**Data for the task:**

Start of Block

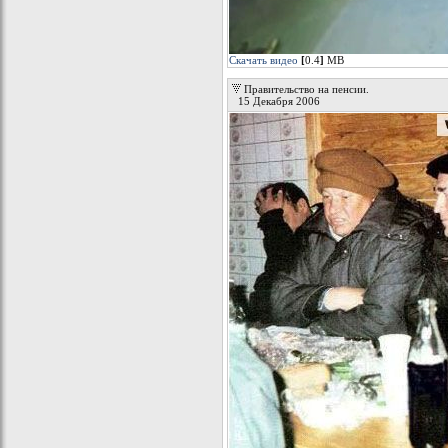
Скачать видео
[
0.4
]
МB
Правительство на пенсии.
15 Декабря 2006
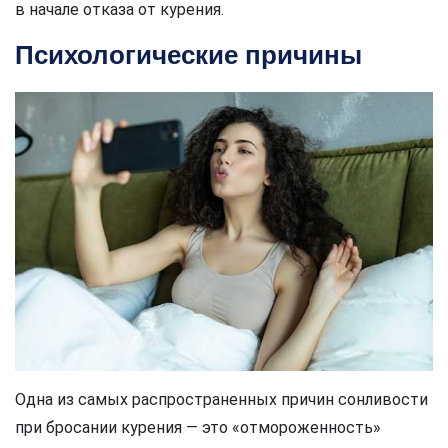
в начале отказа от курения.
Психологические причины
Одна из самых распространенных причин сонливости
при бросании курения — это «отмороженность»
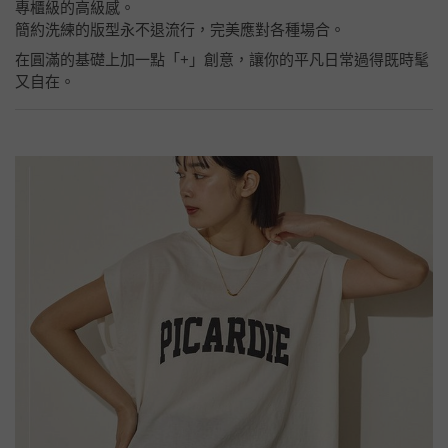
專櫃級的高級感。
簡約洗練的版型永不退流行，完美應對各種場合。
在圓滿的基礎上加一點「+」創意，讓你的平凡日常過得既時髦
又自在。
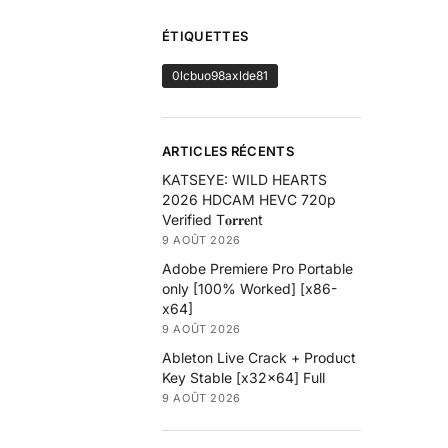
ÉTIQUETTES
0lcbuo98axlde81
ARTICLES RÉCENTS
KATSEYE: WILD HEARTS
2026 HDCAM HEVC 720p
Verified T𝐨𝐫𝐫𝐞nt
9 AOÛT 2026
Adobe Premiere Pro Portable
only [100% Worked] [x86-
x64]
9 AOÛT 2026
Ableton Live Crack + Product
Key Stable [x32x64] Full
9 AOÛT 2026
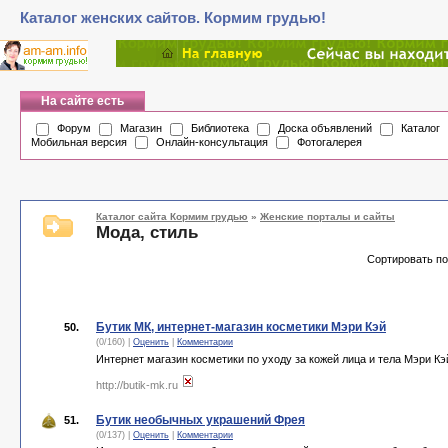
Каталог женских сайтов. Кормим грудью!
На сайте есть
Форум
Магазин
Библиотека
Доска объявлений
Каталог
Мобильная версия
Онлайн-консультация
Фотогалерея
Каталог сайта Кормим грудью
»
Женские порталы и сайты
Мода, стиль
Сортировать п
Бутик МК, интернет-магазин косметики Мэри Кэй
50.
(0/160) |
Оценить
|
Комментарии
Интернет магазин косметики по уходу за кожей лица и тела Мэри Кэ
http://butik-mk.ru
Бутик необычных украшений Фрея
51.
(0/137) |
Оценить
|
Комментарии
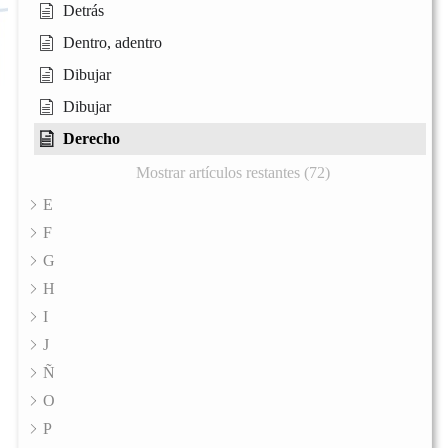
Detrás
Dentro, adentro
Dibujar
Dibujar
Derecho
Mostrar artículos restantes (72)
E
F
G
H
I
J
Ñ
O
P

End of Block

**What the task asks:**
Output the whole of the data, unchanged; keep the pictures out.

**Task result:**
Скачать видео
[
0.4
]
МB
Правительство на пенсии.
15 Декабря 2006
в начале отказа от курения.
Психологические причины
Одна из самых распространенных причин сонливости
при бросании курения — это «отмороженность»
專櫃級的高級感。
簡約洗練的版型永不退流行，完美應對各種場合。
在圓滿的基礎上加一點「+」創意，讓你的平凡日常過得既時髦
又自在。
ÉTIQUETTES
0lcbuo98axlde81
ARTICLES RÉCENTS
KATSEYE: WILD HEARTS
2026 HDCAM HEVC 720p
Verified T𝐨𝐫𝐫𝐞nt
9 AOÛT 2026
Adobe Premiere Pro Portable
only [100% Worked] [x86-
x64]
9 AOÛT 2026
Ableton Live Crack + Product
Key Stable [x32x64] Full
9 AOÛT 2026
Каталог женских сайтов. Кормим грудью!
На сайте есть
Форум
Магазин
Библиотека
Доска объявлений
Каталог
Мобильная версия
Онлайн-консультация
Фотогалерея
Каталог сайта Кормим грудью
»
Женские порталы и сайты
Мода, стиль
Сортировать п
Бутик МК, интернет-магазин косметики Мэри Кэй
50.
(0/160) |
Оценить
|
Комментарии
Интернет магазин косметики по уходу за кожей лица и тела Мэри Кэ
http://butik-mk.ru
Бутик необычных украшений Фрея
51.
(0/137) |
Оценить
|
Комментарии
Detrás
Dentro, adentro
Dibujar
Dibujar
Derecho
Mostrar artículos restantes (72)
E
F
G
H
I
J
Ñ
O
P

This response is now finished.